Exercise objective:
Down to the final line, print the records again exactly.

═════ Data records

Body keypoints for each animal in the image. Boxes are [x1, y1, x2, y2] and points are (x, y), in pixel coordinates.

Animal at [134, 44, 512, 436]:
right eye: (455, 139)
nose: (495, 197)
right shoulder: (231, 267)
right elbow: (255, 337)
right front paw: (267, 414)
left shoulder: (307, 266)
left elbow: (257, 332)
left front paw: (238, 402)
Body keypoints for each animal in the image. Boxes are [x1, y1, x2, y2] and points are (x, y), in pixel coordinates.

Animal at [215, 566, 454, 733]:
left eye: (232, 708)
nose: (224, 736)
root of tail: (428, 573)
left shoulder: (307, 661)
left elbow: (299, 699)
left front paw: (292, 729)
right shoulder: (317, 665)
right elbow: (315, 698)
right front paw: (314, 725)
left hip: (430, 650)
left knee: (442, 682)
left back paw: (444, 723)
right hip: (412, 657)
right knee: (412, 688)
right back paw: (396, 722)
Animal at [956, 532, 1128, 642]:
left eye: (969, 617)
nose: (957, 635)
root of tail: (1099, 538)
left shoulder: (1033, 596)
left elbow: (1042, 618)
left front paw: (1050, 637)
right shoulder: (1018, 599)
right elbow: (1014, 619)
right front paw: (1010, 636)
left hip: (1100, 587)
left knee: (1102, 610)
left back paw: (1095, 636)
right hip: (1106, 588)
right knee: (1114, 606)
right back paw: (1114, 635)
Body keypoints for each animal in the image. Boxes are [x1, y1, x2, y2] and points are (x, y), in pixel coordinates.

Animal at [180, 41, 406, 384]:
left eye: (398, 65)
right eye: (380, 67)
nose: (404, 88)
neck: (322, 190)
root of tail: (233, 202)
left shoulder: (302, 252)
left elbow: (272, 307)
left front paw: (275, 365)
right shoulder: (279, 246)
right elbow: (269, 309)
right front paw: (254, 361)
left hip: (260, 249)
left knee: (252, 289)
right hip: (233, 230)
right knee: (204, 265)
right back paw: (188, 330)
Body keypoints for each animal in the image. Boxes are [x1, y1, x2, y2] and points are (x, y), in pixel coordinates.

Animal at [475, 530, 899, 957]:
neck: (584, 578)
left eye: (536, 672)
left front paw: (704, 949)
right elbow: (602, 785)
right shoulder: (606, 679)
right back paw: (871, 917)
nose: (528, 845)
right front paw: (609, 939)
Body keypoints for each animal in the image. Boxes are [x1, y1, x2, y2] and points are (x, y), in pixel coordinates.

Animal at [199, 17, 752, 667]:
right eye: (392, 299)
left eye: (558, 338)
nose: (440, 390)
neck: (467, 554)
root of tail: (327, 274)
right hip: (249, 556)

══════════

Task output:
Body keypoints for each animal in the image. Boxes are [x1, y1, x2, y2] and points are (x, y), in pixel coordinates.

Animal at [134, 44, 512, 436]:
right eye: (455, 139)
nose: (495, 197)
right shoulder: (231, 267)
right elbow: (255, 337)
right front paw: (267, 414)
left shoulder: (307, 266)
left elbow: (257, 332)
left front paw: (238, 402)
Body keypoints for each animal in the image. Boxes are [x1, y1, x2, y2] and points are (x, y), in pixel coordinates.

Animal at [215, 566, 454, 733]:
left eye: (232, 708)
nose: (224, 736)
root of tail: (428, 573)
left shoulder: (307, 661)
left elbow: (299, 699)
left front paw: (292, 729)
right shoulder: (317, 665)
right elbow: (315, 698)
right front paw: (314, 725)
left hip: (430, 650)
left knee: (442, 682)
left back paw: (444, 723)
right hip: (412, 657)
right knee: (412, 688)
right back paw: (396, 722)
Animal at [956, 532, 1128, 642]:
left eye: (969, 617)
nose: (957, 635)
root of tail: (1099, 538)
left shoulder: (1033, 596)
left elbow: (1042, 618)
left front paw: (1050, 637)
right shoulder: (1018, 599)
right elbow: (1014, 619)
right front paw: (1010, 636)
left hip: (1100, 587)
left knee: (1102, 610)
left back paw: (1095, 636)
right hip: (1106, 588)
right knee: (1114, 606)
right back paw: (1114, 635)
Body keypoints for each animal in the image. Boxes are [x1, y1, x2, y2] and points are (x, y), in pixel coordinates.

Animal at [180, 41, 406, 384]:
left eye: (398, 65)
right eye: (380, 67)
nose: (404, 88)
neck: (322, 190)
root of tail: (233, 202)
left shoulder: (302, 252)
left elbow: (272, 307)
left front paw: (275, 365)
right shoulder: (279, 246)
right elbow: (269, 309)
right front paw: (254, 361)
left hip: (260, 249)
left knee: (252, 289)
right hip: (233, 230)
right knee: (204, 265)
right back paw: (188, 330)
Body keypoints for each animal in the image. Boxes are [x1, y1, x2, y2] and points are (x, y), in pixel coordinates.

Animal at [475, 530, 899, 957]:
neck: (584, 578)
left eye: (536, 672)
left front paw: (704, 949)
right elbow: (602, 785)
right shoulder: (606, 679)
right back paw: (871, 917)
nose: (528, 845)
right front paw: (609, 939)
Body keypoints for each animal in the image. Boxes are [x1, y1, x2, y2] and points are (x, y), in pixel coordinates.

Animal at [199, 17, 752, 667]:
right eye: (392, 299)
left eye: (558, 338)
nose: (440, 390)
neck: (467, 554)
root of tail: (327, 274)
right hip: (249, 556)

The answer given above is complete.